That’s in stark contrast to the blunt features of the space shuttle, whose broad, flat underbelly–designed to distribute the heat of reentry over a large area–is anything but sleek.
And like jets, the next generation of space vehicles might take off from a runway rather than a launch pad. Getting these vehicles into space would probably require a combination of engines to accelerate the craft up to 25 times the speed of sound. After an initial ascent by a conventional rocket or turbo jet engine, the plane would zoom horizontally, scooping up oxygen from the air at high pressure and mixing it with a tank of liquid fuel.
Because the oxygen comes from the atmosphere, the craft doesn’t have to carry huge amounts of it to propel the vehicle. In contrast, each space shuttle carries more than a half-million kilograms of liquid oxygen. Scientists are working on alternative fuels that would consist of solid wax (SN: 3/22/03, p. 187: Refueling Rockets).
High speed, air-breathing engines are known as ramjets or scramjets because they ram oxygen into the front of the engines. Aerospace engineers first began thinking about such engines several decades ago in a project that became known as the National Aerospace Plane. But at the time, says Brand, the technologies required weren’t mature enough to make the concept work. After sinking more than $1 billion into the project, NASA abandoned it in 1994.
Rasky says that it’s inevitable that the ramjet concept will be incorporated into any shuttle successor, but the vehicle probably won’t be ready until 2020 or so.
In 2001, NASA scrapped a $912 million venture aimed at developing a reusable, single-stage-to-orbit spaceliner. The streamlined, wedge-shaped craft known as X-33 proved problematic. It was too heavy, and its liquid-hydrogen fuel tank didn’t work properly. The failure of the X-33 shuttle-replacement venture has prompted NASA to focus on multistage engines for the next generation of spaceliners.
With several multistage designs now under consideration, technical advances to make a lighter-weight, more durable space plane are “like putting tools in a toolbox,” says John Rogacki of NASA headquarters in Washington, D.C. “We’re not sure [right now] what the tools will be used for.”
Among the tools are a variety of ceramic and metallic composites that could provide a tougher, more heat-resistant skin for a next-generation space shuttle.
At NASA Ames, researchers are studying low-density ceramic composites known as toughened uni-piece fibrous insulation (TUFI), which are 20 to 100 times more resistant to impact damage than are the glass-coated ceramic tiles still standard on the shuttle and that have become a focus of the Columbia investigation.
The coating on the heat-resistant tiles now in use is so fragile that technicians servicing the shuttle must remove jewelry lest they scratch the surface, notes Rasky. The problem, according to NASA scientists, is that the coating gets little support from the porous structure of the underlying tile. As result, when the tile surface gets hit, whether by a micrometeoroid or shuttle debris, it cracks or chips.
Although TUFI tiles have the same silica-fiber interior as the standard tiles do, they have a more durable surface coating. The coating permeates the pores near the surface of the tile, creating a strong, crack-resistant outer surface. In contrast, when a standard shuttle tile is hit, a crack spreads from the point of impact as it does when window glass is struck.
TUFI tiles are already being used on the shuttle’s base heat shield, which covers the main engines and some other areas that are prone to damage in space but aren’t subject to extremely high heat during reentry.

Source material.
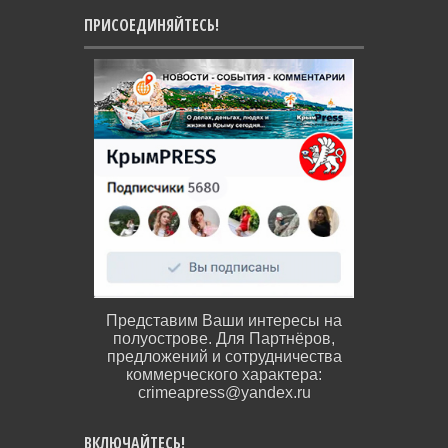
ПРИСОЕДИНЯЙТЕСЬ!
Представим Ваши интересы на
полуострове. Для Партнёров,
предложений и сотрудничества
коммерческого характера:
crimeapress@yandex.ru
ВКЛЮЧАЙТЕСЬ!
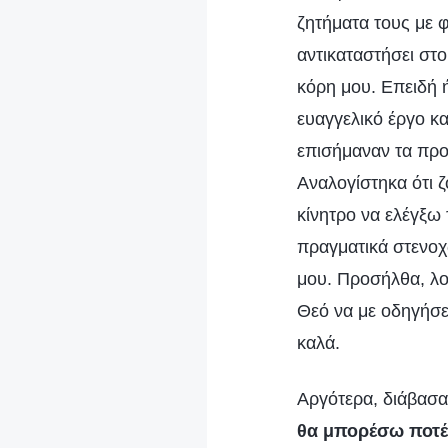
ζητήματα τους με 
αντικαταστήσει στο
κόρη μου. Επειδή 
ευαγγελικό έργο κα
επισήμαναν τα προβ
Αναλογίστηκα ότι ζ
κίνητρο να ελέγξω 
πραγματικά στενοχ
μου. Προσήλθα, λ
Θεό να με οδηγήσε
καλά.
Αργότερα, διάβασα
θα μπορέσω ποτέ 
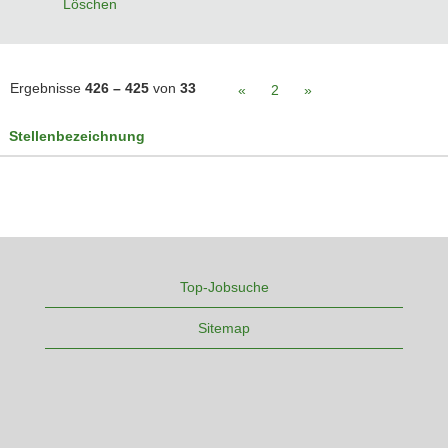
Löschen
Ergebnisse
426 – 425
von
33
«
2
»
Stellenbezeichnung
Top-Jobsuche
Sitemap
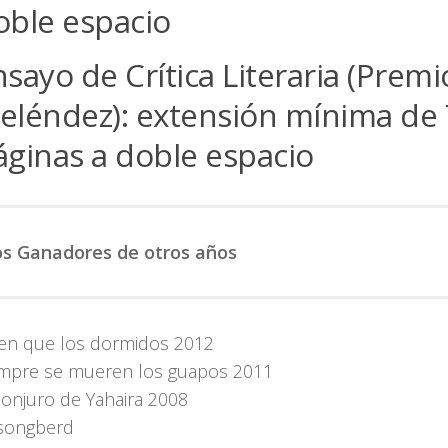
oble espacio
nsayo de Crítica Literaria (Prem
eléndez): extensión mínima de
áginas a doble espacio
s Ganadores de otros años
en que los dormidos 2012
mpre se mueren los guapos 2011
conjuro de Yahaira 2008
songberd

Problems to work on.
1 - Decide whether each statement agrees with the article on shuttle design. Answer yes or no and quote the words from the article that settle it.
(a) TUFI tiles have the same silica-fiber interior as the standard shuttle tiles.
(b) NASA abandoned the National Aerospace Plane project in 2001.
(c) TUFI tiles are already in use on the shuttle's base heat shield.
2 - In the entries, rename "Ergebnisse" to "Treffer" in the part that opens with the line containing "ζητήματα τους με" and runs through the end of the entries. Give back only that part, with the pictures left out.
The shuttle article and the entries come from unrelated sources.

Solutions to the problems.
1 -
(a) Yes: "Although TUFI tiles have the same silica-fiber interior as the standard tiles do"
(b) No: "NASA abandoned it in 1994."
(c) Yes: "TUFI tiles are already being used on the shuttle’s base heat shield"

2 -
ζητήματα τους με 
αντικαταστήσει στο
κόρη μου. Επειδή 
ευαγγελικό έργο κα
επισήμαναν τα προβ
Αναλογίστηκα ότι ζ
κίνητρο να ελέγξω 
πραγματικά στενοχ
μου. Προσήλθα, λ
Θεό να με οδηγήσε
καλά.
Αργότερα, διάβασα
θα μπορέσω ποτέ 
Löschen
Treffer
426 – 425
von
33
«
2
»
Stellenbezeichnung
Top-Jobsuche
Sitemap
oble espacio
nsayo de Crítica Literaria (Prem
eléndez): extensión mínima de
áginas a doble espacio
s Ganadores de otros años
en que los dormidos 2012
mpre se mueren los guapos 2011
conjuro de Yahaira 2008
songberd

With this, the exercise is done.